On 2014-07-26 16:20, Nico Weber wrote:
> On Fri, Jul 25, 2014 at 10:03 AM, Matthew Woehlke wrote:
>> On 2014-07-25 12:32, Nico Weber wrote:
>>> Isn't it possible to set up your build in a way that there's
>>> only a single ninja invocation? That should be more efficient,
>>> solves all sub-ninja process issues (there are no sub-ninja
>>> processes), etc.
>>
>> Given that we're talking about CMake, here, CMake would need to have
>> knowledge of when it is running a custom command that is to build
>> another CMake project,
>
> I don't know CMake well, but if there was some CMake build construct that
> said "build_subproject()", then it seems that the generator should have
> enough information to build the subproject with the same generator that's
> currently selected, no?
That's the problem; there is no such thing. In CMake, this boils down to
add_custom_command (or maybe add_custom_target; I didn't check), which
is a generic mechanism that can be used to run *any* executable (even
the regular compiler if you were feeling especially masochistic). CMake
would either need to be newly taught such a command, or else would need
to be taught how to "recognize" when a custom command/target is in fact
calling 'cmake --build' in order to treat it differently. (The former is
probably preferred.)
Also, as was elsewhere stated, for this to work correctly requires that
ninja be able to build such a project where the .ninja files change in
the middle of the build. (Actually it's worse than that; they may not
even exist at the start of the build!) It seems to me this could be very
hard to implement.
Just to be clear, such a build consists of:
configure ProjectA (i.e. creates .ninja files for same)
build ProjectA
configure ProjectB
build ProjectB
[...]
There can be additional per-project steps, but the important part is
that the .ninja files for ProjectB *do not exist* at the start of the
root build. Worse, *generating* them may well (in fact, often *does*)

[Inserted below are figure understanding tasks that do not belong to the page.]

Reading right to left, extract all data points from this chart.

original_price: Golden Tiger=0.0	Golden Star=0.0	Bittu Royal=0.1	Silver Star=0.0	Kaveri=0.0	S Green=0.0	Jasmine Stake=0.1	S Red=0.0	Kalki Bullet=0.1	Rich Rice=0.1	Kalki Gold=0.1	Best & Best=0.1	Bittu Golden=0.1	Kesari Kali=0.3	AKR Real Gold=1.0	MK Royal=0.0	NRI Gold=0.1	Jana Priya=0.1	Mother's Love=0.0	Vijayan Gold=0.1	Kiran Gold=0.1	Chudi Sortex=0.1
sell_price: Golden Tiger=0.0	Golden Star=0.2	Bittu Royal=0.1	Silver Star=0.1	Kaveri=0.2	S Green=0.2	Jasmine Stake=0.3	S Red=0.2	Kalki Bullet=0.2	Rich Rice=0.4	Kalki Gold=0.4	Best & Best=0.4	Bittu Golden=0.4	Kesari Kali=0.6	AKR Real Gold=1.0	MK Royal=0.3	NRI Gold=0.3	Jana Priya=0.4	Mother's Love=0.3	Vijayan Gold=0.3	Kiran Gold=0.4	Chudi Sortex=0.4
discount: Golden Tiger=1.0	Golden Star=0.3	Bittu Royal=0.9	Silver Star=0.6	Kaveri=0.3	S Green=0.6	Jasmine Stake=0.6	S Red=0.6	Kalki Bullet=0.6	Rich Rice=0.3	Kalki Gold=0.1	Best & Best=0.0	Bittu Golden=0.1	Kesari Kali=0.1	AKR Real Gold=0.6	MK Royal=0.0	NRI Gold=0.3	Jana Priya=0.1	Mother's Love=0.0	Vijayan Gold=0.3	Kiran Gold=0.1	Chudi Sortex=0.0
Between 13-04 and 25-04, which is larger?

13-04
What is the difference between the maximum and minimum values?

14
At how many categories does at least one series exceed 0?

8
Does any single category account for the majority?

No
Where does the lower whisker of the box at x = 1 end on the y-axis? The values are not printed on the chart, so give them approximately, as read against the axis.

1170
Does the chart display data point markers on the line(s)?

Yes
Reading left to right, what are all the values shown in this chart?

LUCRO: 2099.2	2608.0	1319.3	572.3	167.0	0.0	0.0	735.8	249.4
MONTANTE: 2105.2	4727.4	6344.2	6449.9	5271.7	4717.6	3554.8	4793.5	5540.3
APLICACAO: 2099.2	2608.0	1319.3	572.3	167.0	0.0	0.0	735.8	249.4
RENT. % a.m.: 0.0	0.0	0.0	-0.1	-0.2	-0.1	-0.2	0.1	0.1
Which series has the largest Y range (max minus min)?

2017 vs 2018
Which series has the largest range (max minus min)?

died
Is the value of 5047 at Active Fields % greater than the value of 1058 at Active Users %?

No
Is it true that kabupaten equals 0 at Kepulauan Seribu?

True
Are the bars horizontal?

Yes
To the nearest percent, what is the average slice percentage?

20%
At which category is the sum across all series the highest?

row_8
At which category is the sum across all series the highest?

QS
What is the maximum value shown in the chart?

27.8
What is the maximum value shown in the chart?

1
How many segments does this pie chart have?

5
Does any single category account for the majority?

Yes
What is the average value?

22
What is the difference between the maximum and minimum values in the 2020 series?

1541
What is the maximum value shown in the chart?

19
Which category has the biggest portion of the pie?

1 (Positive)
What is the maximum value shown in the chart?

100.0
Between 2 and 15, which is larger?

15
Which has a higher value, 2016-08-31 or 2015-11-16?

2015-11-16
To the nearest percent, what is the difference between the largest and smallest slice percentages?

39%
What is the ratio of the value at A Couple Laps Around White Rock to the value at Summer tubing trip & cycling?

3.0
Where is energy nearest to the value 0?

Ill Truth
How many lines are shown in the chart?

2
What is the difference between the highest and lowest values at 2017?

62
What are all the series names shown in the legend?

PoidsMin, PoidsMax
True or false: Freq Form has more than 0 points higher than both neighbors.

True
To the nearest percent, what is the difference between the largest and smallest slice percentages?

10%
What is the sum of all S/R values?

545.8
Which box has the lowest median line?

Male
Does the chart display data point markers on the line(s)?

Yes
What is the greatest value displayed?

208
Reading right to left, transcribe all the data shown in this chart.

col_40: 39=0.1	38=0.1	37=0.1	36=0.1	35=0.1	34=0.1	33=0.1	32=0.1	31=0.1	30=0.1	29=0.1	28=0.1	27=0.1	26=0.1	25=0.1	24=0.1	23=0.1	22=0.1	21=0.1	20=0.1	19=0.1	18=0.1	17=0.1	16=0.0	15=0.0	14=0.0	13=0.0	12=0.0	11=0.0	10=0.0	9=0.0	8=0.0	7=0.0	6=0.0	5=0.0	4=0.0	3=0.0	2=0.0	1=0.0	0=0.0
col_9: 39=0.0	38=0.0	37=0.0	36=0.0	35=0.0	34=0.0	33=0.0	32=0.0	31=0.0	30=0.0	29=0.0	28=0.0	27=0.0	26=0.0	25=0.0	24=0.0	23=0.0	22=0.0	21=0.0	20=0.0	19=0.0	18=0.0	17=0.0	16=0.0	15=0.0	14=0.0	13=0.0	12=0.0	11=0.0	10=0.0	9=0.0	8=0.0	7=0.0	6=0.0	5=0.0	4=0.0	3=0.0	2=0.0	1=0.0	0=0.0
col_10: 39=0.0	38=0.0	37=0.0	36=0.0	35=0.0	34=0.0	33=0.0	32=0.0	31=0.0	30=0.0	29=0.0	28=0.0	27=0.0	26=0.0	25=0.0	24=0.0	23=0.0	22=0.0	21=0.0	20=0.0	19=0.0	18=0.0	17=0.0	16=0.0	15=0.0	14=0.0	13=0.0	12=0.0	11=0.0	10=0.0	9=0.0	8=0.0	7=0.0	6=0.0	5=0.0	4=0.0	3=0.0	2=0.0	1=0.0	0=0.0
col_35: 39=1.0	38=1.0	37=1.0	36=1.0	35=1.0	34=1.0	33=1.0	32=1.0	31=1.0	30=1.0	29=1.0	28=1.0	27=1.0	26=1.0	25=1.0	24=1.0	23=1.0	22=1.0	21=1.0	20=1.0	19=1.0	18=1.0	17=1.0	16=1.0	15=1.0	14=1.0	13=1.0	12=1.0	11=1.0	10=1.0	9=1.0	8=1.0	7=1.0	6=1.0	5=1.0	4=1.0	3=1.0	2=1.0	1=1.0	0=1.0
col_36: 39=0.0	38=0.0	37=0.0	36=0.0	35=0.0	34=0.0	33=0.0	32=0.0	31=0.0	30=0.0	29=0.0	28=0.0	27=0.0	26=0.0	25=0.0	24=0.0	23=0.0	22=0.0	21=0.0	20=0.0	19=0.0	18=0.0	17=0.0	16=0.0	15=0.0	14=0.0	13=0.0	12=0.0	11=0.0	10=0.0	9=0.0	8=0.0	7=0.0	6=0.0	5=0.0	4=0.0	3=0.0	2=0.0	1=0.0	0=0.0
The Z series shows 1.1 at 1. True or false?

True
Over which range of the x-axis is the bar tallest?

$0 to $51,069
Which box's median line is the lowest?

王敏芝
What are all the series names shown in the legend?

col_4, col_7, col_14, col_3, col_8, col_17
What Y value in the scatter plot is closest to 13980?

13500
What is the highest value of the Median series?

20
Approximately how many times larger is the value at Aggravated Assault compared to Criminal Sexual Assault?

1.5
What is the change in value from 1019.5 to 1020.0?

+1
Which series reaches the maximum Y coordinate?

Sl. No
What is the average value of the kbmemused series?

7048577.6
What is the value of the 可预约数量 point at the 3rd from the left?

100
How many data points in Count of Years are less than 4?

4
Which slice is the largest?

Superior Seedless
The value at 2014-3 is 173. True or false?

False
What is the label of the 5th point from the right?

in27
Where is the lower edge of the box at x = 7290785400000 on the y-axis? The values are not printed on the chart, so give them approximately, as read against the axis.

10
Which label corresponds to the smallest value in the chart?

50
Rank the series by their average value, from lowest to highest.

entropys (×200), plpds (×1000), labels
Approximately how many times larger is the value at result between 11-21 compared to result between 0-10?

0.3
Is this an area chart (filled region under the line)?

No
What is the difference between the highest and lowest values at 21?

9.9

depend on the *build* of ProjectB having completed first.
IOW, ninja would need to be able to reload the build graph multiple
times in the middle of a build. I'd also be worried about getting
dependencies right in order to do that reload at a consistent spot.
(There's a good chance this would fall to CMake rather than Ninja, but
it's still likely to be complicated. Worse, now you're asking CMake to
carry a whole lot of code that is specific to only one of its
generators, which may not go over well.)
>> This also does nothing for the potential case of ninja -> make -> ninja.
>
> One of ninja's core features is performance, which you probably sacrifice
> by doing these nested build system invocations.
Possibly... Certainly you would have much better scope for interleaving
rules/targets across projects if ninja knew about the entire build. (As
an example, let's say that ProjectA has LibraryA1 and LibraryA2,
ProjectB has LibraryB which depends on LibraryA1, and ProjectC has
LibraryC which depends on LibraryA2 and LibraryB. Right now, for build
correctness it is necessary for ProjectC to depend on ProjectB which in
turn depends on ProjectA. If Ninja knew about everything, LibraryA2 and
LibraryB could be built in parallel.)
I'm not saying anywhere this wouldn't be better :-). Just that it
requires changes to CMake as well as Ninja.
That said, it's still possible that some superbuild contains a
sub-project that *must* be built with Make. (Or worse, some
project-specific tool, e.g. Qt, Boost, etc.) On it's own this isn't
horrible, but things could get really odd if such a project were to turn
around and used ninja again in its bowels.